Tuesday, October 30, 2018

Rock-tober 30, 2018

File:AllTheRightReasons.jpg

The first camera I remember being able to call my own was a little black and silver plastic cased Kodak I got when I was six or seven. It had two levers - one I pushed down to take a picture and the other I slid to the side to advance the 110 film cartridge. No batteries, no focus button, no light meter - and no instant gratification. After clicking off all 12 shots on the roll, Mom or Dad drove me to the CB Base Exchange where I dropped it off. In ten to fourteen days, developed pictures came back and I was finally able to see the scene composed in the camera's tiny viewfinder.

When we got a Polaroid SX-70 Land Camera, I thought we were as futuristic as the Jetsons. Beautifully designed, it could collapse down to a tiny slim box, making it less unwieldy when scouting out the next photo op. The focus button and rudimentary exposure dial gave a new but basic level of control over my shots. The greatest thing about this camera, of course, was the instant gratification. Load a film cartridge, focus on your subject, and push the little red button. Like magic, and with a soft mechanical whir, a white bordered square was ejected that slowly revealed the shot I'd just taken seconds earlier.

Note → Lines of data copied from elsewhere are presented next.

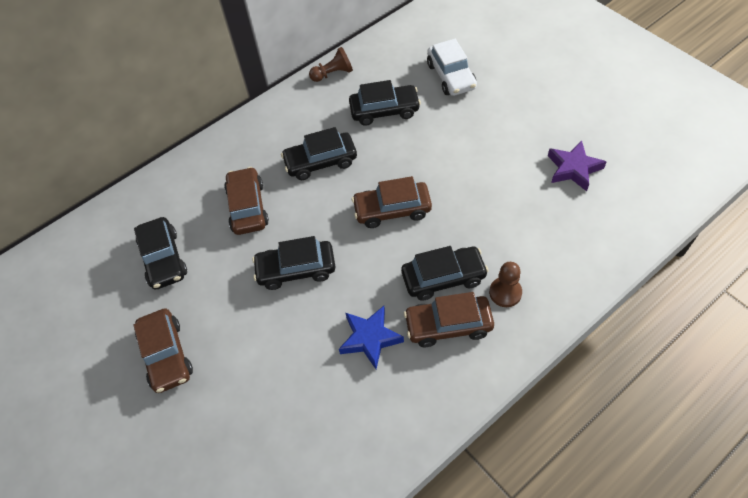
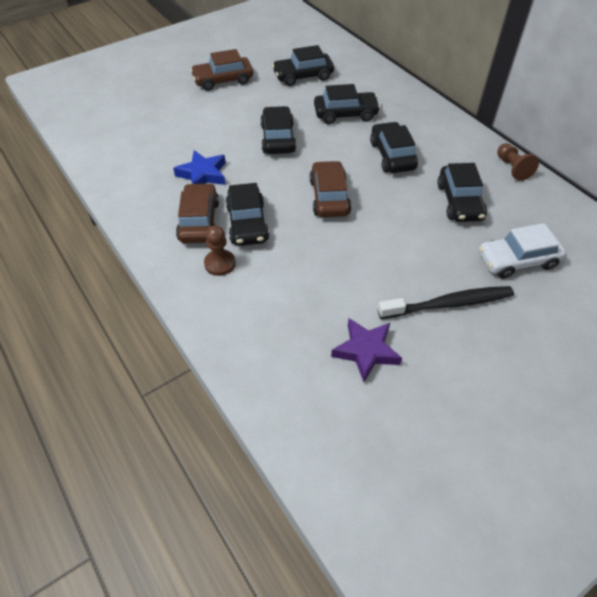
camera: 90 degrees right, 5 degrees down
brown car [224,167,269,235] -> black car [314,84,380,124]
none -> black toothbrush [378,286,514,319]

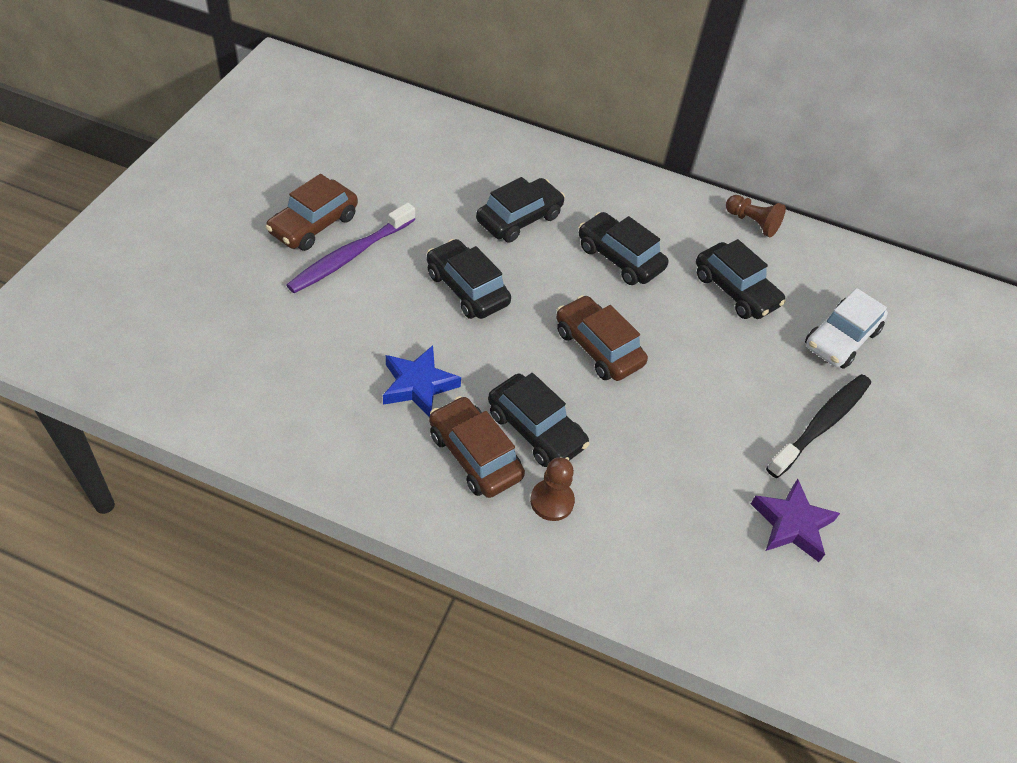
camera: 40 degrees left, 0 degrees up
black car [272,45,334,86] -> none
none -> purple toothbrush [287,203,415,293]

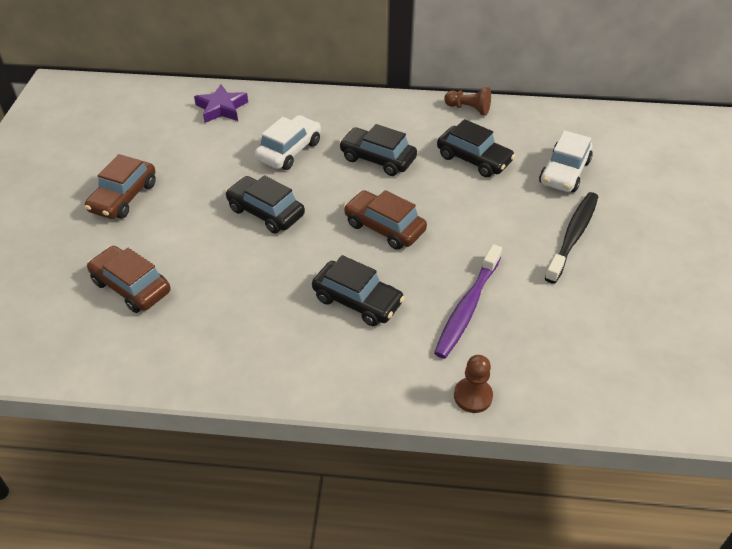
camera: 10 degrees left, 5 degrees down
purple toothbrush [287,203,415,293] -> purple toothbrush moved to [434,244,502,359]
blue star [383,345,461,417] -> none
brown car [429,396,525,498] -> brown car moved to [87,246,171,313]
black car [476,177,565,243] -> white car [255,115,321,170]
brown pawn [530,457,575,521] -> brown pawn moved to [454,355,493,413]
purple star [751,479,840,562] -> purple star moved to [194,84,248,123]

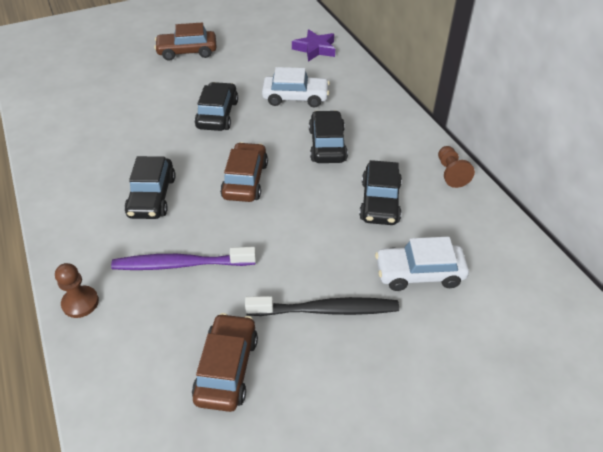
camera: 60 degrees right, 0 degrees up
brown car [87,246,171,313] -> brown car moved to [192,313,258,412]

Dad eventually gifted me his Pentax SLR he acquired when he was still in the Navy. This beauty was full manual everything. I could finally control speed, focus, and exposure and really craft some great shots. The only downside was the expense. Film and processing were not cheap, especially for a high school kid trying to keep gas in his V8 Mustang.

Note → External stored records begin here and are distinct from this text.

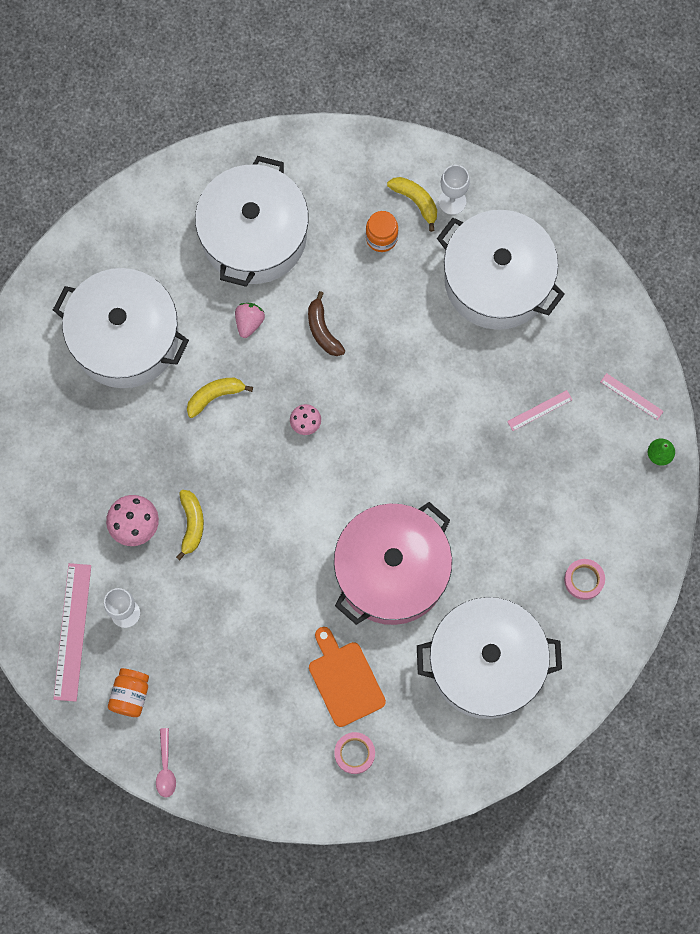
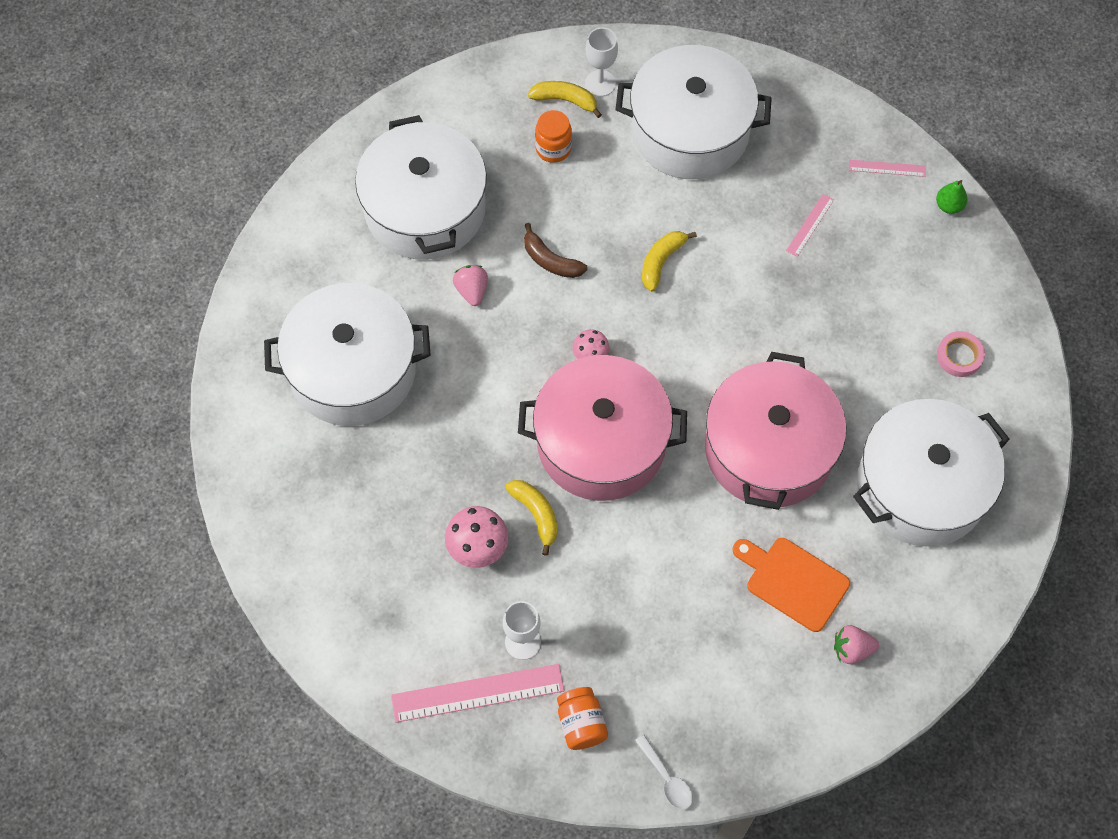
camera: 30 degrees left, 10 degrees down
pink ruler [53,563,91,702] -> pink ruler turned 75 degrees counterclockwise [391,664,564,722]
pink spoon [156,728,176,798] -> white spoon [635,735,693,810]
yellow banana [187,378,253,418] -> yellow banana moved to [642,231,697,292]
pink tape [334,732,375,774] -> pink strawberry [834,625,879,664]
none -> pink pot [518,355,687,501]

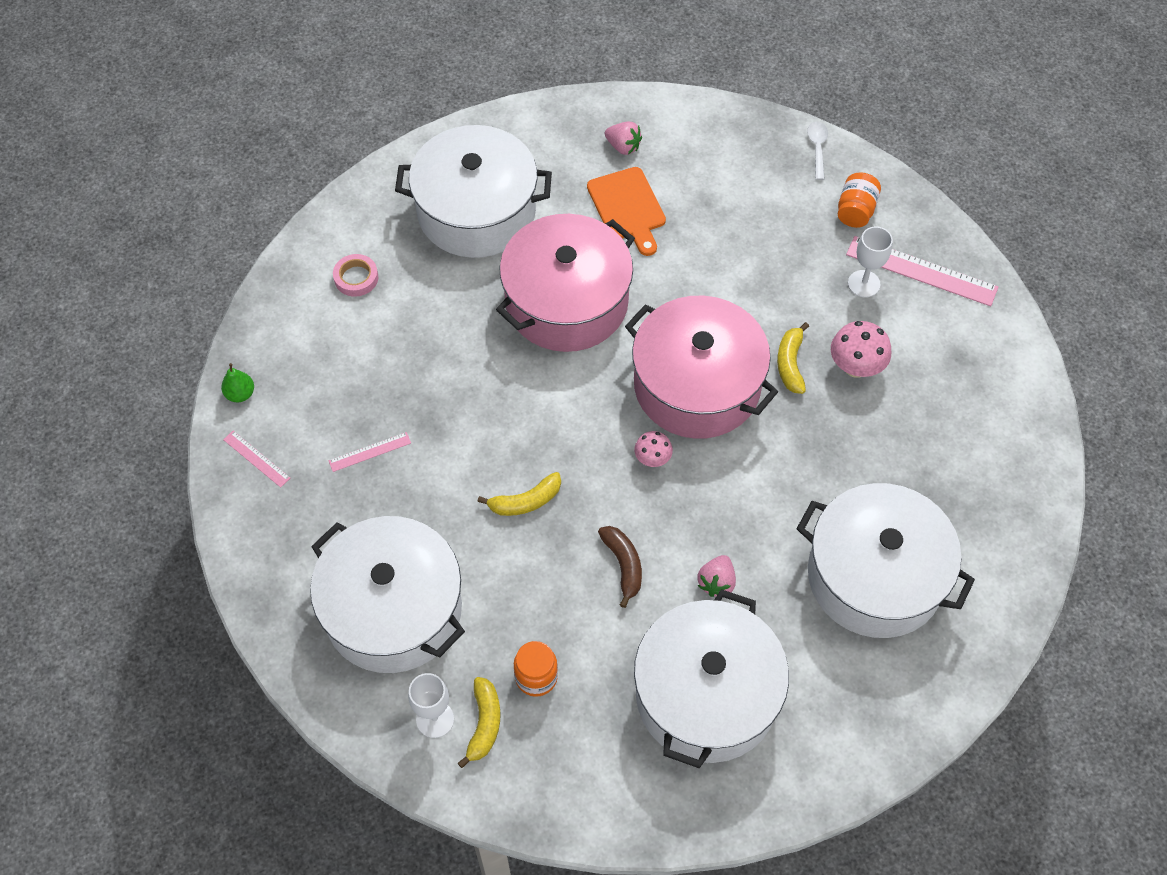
camera: 145 degrees left, 5 degrees down
yellow banana [528,81,602,118] -> yellow banana turned 135 degrees counterclockwise [458,677,500,768]

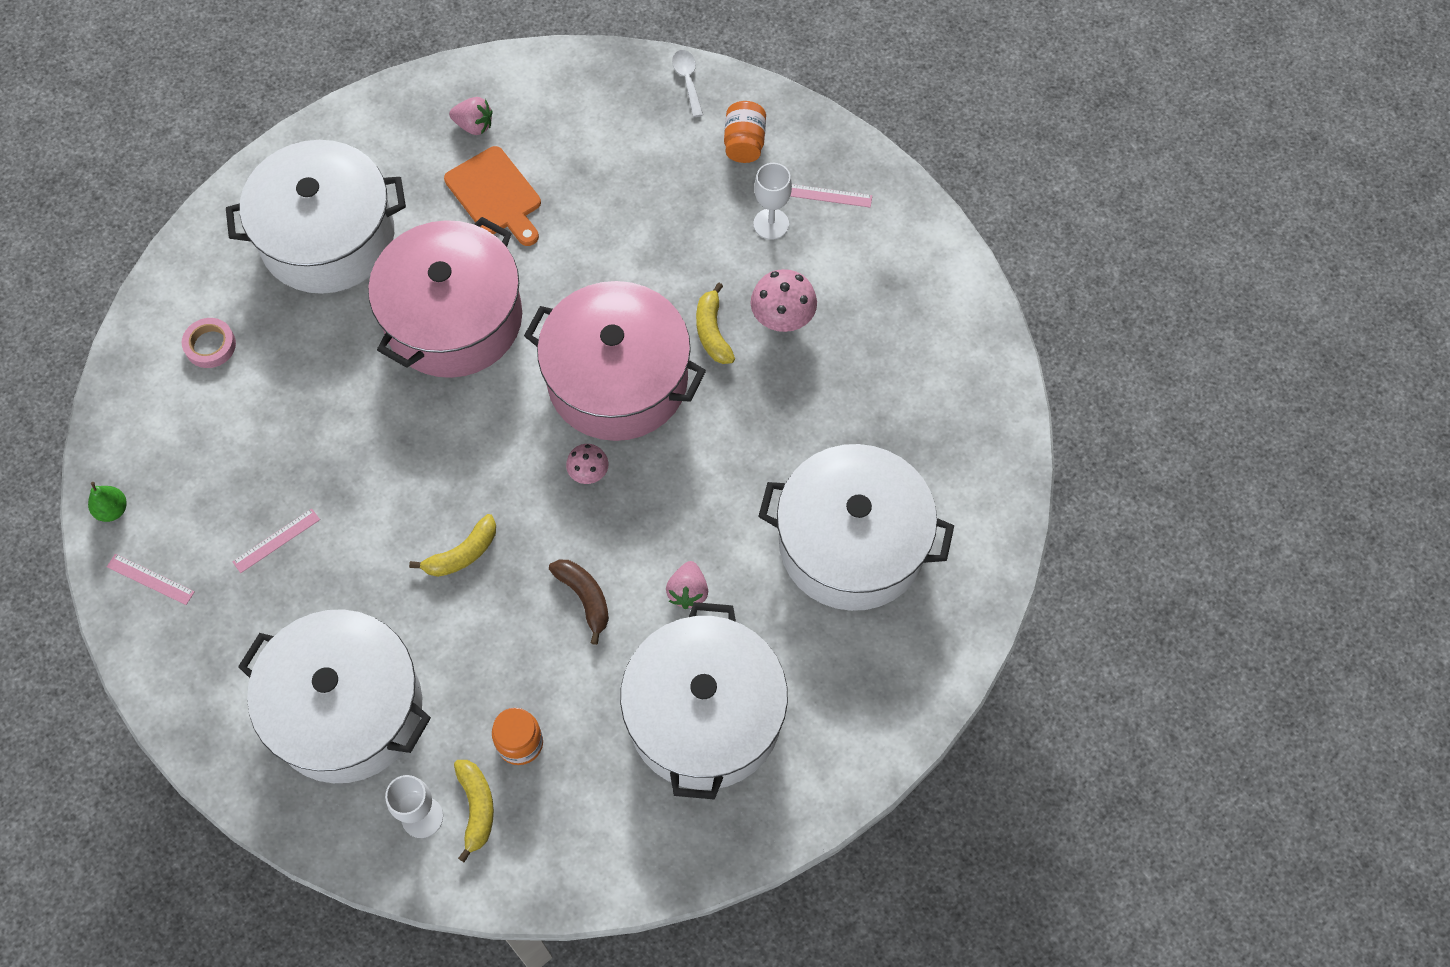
camera: 15 degrees left, 5 degrees up
pink ruler [846,236,998,306] -> pink ruler [790,184,872,208], size x0.51

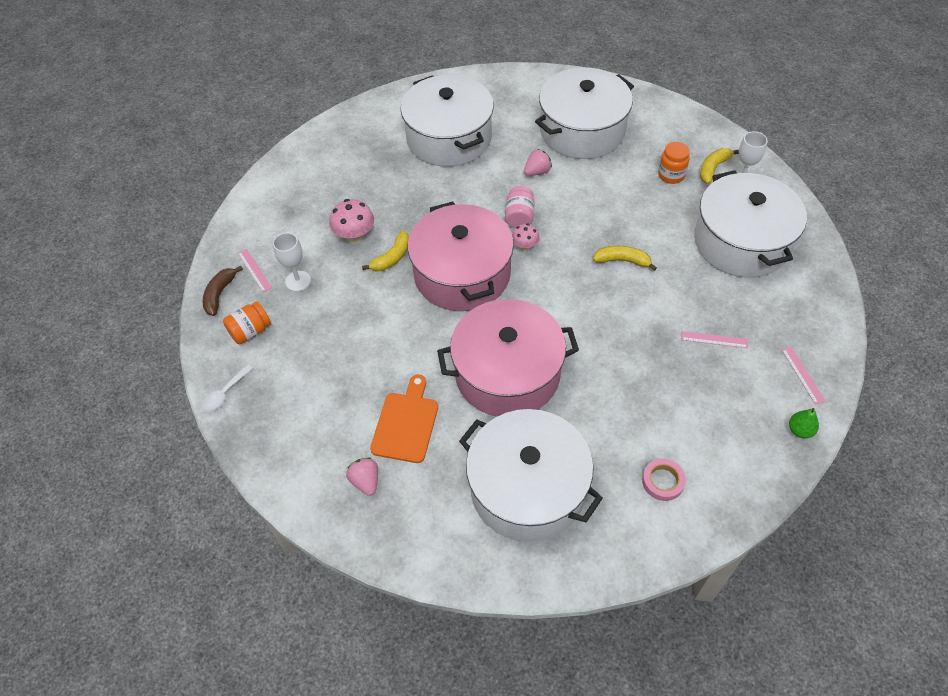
camera: 130 degrees left, 10 degrees down
brown banana [549,559,609,645] -> brown banana moved to [203,266,243,316]
none -> pink jar [505,186,535,228]

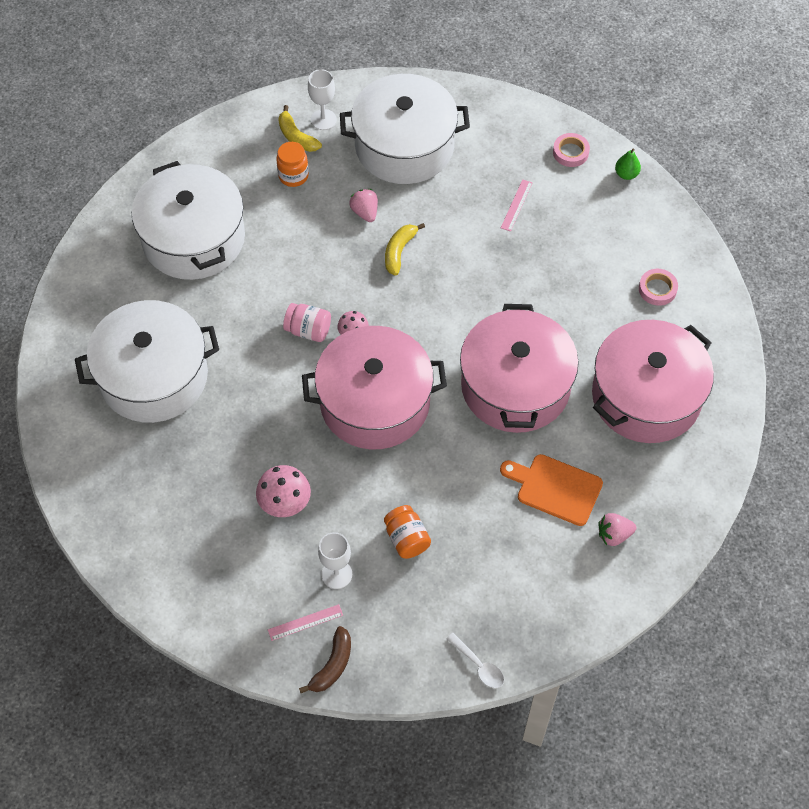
camera: 80 degrees left, 5 degrees up
brown banana [203,266,243,316] -> brown banana turned 90 degrees counterclockwise [299,626,351,693]
orange jar [223,302,271,345] -> orange jar moved to [384,505,431,559]
yellow banana [362,231,409,271] -> none
white pot [459,409,603,542] -> pink pot [592,320,714,443]
pink strawberry [524,149,552,176] -> pink strawberry moved to [349,189,378,222]
pink ruler [781,347,826,405] -> pink tape [553,133,590,167]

Today's youth with smartphones will never realize this struggle. The ease and speed with which one can whip out a phone, take a dozen snapshots of their lunch, and share them literally with the world is astounding. The result is today's young people have their entire high school lives extensively documented pictorially on countless phones and online repositories.

For my generation, we have to be satisfied with a few, intentional pictures of key moments. The rarity of these physical mementos makes them more precious. The nostalgia of handling an actual photo of a long-ago event is more visceral than swiping through a collection on a phone.

Nickelback released "Photograph" in 2005 and it hit #1 on multiple charts. Lead singer, Chad Kroeger, recounted how the song was a walk down memory lane in an interview.

"It's just nostalgia, growing up in a small town, and you can't go back to your childhood. Saying goodbye to friends that you've drifted away from, where you grew up, where you went to school, who you hung out with and the dumb stuff you used to do as a kid, the first love — all of those things."

While the expense of the hobby made me very judicious with every shot, the end result was a lot of these shots were "keepers". Today, they're all tucked safely away in albums or in storage boxes, and I'll periodically go through them just as Kroeger does in the song and let the nostalgia wash over me.


As a postscript, Hurricane Katrina swept away more than just the family homes of many of my classmates. Rising waters also carried off memories as albums and yearbooks were lost to the storm. I'd encourage my fellow Bearcats to post high school pictures to the multiple online forums available to help heal this collective memory loss. I'll get the ball rolling and post these pics of some freshly minted graduates of the Class of '87 somewhere on the Florida panhandle. I'm pretty sure we've passed the statute of limitations on underage drinking by now.